Seven models are proposed as ideas for collaboration, based on case studies from major financial institutions such as Barclays and RBS, as well as smaller fintechs like Atom Bank. These include sandboxes, holding hackathons and fintech product sourcing or joint ventures.
Published today by TheCityUK, Santander UK and Shearman & Sterling, it sets out how stronger collaboration could lead to a smoother and faster path of developing innovative new digital products and services. These partnerships, it says, will be vital in helping to cement the UK’s status as a leading fintech centre.
“Fintech is already transforming the industry, and giving customers easier access to a greater choice of financial services, but more can be done”, said Marcus Scott, COO of TheCityUK.
“Fintech start-ups and incumbents need to share expertise more effectively and work together more collaboratively to create new, innovative products and services. The key to success is choosing the right collaboration model and being clear and upfront.”
Entitled “Transformation and innovation: a guide to partnerships between financial services institutions and fintechs”, the seven models and their case studies each address a common issue and pitfall associated with these kinds of partnerships.

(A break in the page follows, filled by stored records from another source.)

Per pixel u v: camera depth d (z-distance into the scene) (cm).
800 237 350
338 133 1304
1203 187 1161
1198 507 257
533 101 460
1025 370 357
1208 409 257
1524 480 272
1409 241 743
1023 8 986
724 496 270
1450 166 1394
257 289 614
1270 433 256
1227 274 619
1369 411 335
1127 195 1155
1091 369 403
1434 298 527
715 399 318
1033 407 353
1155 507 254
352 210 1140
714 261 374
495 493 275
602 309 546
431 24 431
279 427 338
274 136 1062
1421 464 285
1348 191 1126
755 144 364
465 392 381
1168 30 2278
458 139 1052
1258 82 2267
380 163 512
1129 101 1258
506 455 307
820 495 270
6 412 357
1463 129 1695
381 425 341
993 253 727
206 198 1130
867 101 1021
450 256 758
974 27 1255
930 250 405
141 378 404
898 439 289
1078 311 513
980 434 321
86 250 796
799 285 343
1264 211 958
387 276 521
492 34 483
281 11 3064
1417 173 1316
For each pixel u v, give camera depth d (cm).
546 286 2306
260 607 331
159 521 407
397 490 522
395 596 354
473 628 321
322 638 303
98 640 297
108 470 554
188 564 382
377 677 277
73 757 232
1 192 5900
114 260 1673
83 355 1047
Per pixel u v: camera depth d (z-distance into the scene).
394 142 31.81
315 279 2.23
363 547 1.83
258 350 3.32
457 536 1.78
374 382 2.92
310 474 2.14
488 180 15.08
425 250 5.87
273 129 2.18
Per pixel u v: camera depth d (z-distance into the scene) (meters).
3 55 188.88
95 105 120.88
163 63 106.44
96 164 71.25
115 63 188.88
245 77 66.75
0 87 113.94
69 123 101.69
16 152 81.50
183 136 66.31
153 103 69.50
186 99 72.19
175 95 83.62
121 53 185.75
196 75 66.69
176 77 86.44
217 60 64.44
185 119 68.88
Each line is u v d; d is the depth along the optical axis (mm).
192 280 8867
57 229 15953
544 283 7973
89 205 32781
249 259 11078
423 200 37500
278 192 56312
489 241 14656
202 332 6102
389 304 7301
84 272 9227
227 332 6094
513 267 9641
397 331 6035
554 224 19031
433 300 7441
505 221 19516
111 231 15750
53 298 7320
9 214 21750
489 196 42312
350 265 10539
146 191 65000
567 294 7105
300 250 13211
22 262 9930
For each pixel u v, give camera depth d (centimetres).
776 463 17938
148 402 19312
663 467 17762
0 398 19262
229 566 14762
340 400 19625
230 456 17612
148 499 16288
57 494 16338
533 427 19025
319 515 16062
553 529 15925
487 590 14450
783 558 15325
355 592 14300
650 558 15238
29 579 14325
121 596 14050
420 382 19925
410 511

Frequent key legal hurdles faced by fintechs and banks range from risk allocation and costs control, to appropriate exit mechanisms. Significantly in the aftermath of Brexit, these partnerships will also need to more accurately address data protection and IP ownership, as GDPR is rolled out.
Santander’s partnership with US-based online lender Kabbage is used an example of the issues faced in corporate venture capital collaboration. The bank has now partnered with a number of fintechs through its corporate VC fund, InnoVentures, also including Tradeshift, Ripple and Curve.
Nathan Bostock, CEO of Santander spoke about its experience, saying: “By focusing on how to navigate the pain points that fintechs and established players may experience when working together and identifying a number of collaboration models, this new report should help fuel the next generation of financial services that don’t just meet but anticipate customer needs, delivering better experiences.”